By the time I realized my mistake, by the time I tracked her scent to that abandoned farmhouse and found the cellar empty, the damage was done. The look in her eyes when I found her—pain, yes, but worse, resignation. As if I'd finally confirmed what she'd always feared: that she didn't matter to me.

I said terrible things. Accused her of attention-seeking when she was traumatized and hurt. My wolf howled in protest even as the words left my mouth, but I couldn't stop them—couldn't bear to show how terrified I'd been, how the thought of losing her had shattered something fundamental inside me.

When she left, I told myself it was temporary. Luna always came back, no matter how badly I behaved. She was the constant in my life, the one person who saw past the Alpha to the man beneath.
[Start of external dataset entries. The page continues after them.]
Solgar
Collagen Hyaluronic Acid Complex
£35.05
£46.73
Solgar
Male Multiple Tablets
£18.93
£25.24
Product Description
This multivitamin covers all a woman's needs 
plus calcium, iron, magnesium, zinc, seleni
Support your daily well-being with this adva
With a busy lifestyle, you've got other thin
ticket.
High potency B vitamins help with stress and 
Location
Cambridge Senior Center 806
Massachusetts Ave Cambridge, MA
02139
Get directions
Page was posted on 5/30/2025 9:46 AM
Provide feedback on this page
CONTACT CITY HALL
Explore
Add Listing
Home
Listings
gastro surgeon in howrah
Except this time, she didn't come back.

The first week without her, I functioned on autopilot. The second week, I couldn't sleep, her scent still lingering on our sheets. By the third week, I was a wreck—snapping at pack members, missing important meetings, staring at my phone willing it to ring.
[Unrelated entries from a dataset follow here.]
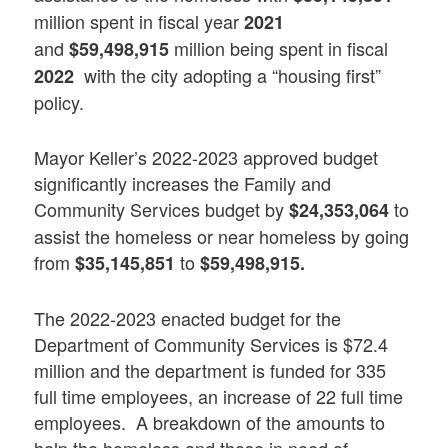
million spent in fiscal year
2021
and
million being spent in fiscal
$59,498,915
with the city adopting a “housing first”
2022
policy.
Mayor Keller’s 2022-2023 approved budget
significantly increases the Family and
Community Services budget by
to
$24,353,064
assist the homeless or near homeless by going
from
to
$35,145,851
$59,498,915.
The 2022-2023 enacted budget for the
Department of Community Services is $72.4
million and the department is funded for 335
full time employees, an increase of 22 full time
employees. A breakdown of the amounts to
That's when I knew. What I felt for Luna wasn't obligation or habit or even simple desire. It was love—had always been love—though I'd been too stubborn, too afraid to name it.

Finding Victor Blackwell wasn't difficult. Confronting him alone was reckless, but I couldn't risk anyone else getting hurt. I needed to look in the eyes of the man who had terrorized my mate, who had made her feel helpless when I should have been protecting her.

I didn't expect his friends. Didn't anticipate the ambush. The fight was brutal and quick—five against one, though I managed to ensure Victor would never threaten Luna again before they overwhelmed me.

The pain was excruciating, but as I lay bleeding in that abandoned warehouse, all I could think was: at least she's safe now.

Jacob found me hours later, barely conscious. The pack doctor said I was lucky to be alive. Three broken ribs, punctured lung, deep claw marks down my back that will never fully heal. I made them all swear not to tell Luna. She'd made her choice to leave, and I wouldn't use my injuries to manipulate her return.

But in the quiet of night, when the pain medication wore off and sleep eluded me, I found myself reaching for her across our bond. Somehow—perhaps because of our child growing within her—I could project my consciousness to where she slept. Could watch over her, ensure she was safe, occasionally dare to brush a ghostly touch across her cheek.

I told myself it was enough. That I could live with just these stolen moments if it meant she was happy, building the life she deserved.

Then today, seeing her in person—her scent mingled with our child's, her body nurturing the life we'd created together—I realized I've been lying to myself again.

It's not enough. It will never be enough.

I want my mate back. Not as a possession or an obligation, but as my partner, my equal, my heart.

I just don't know if I've realized it too late.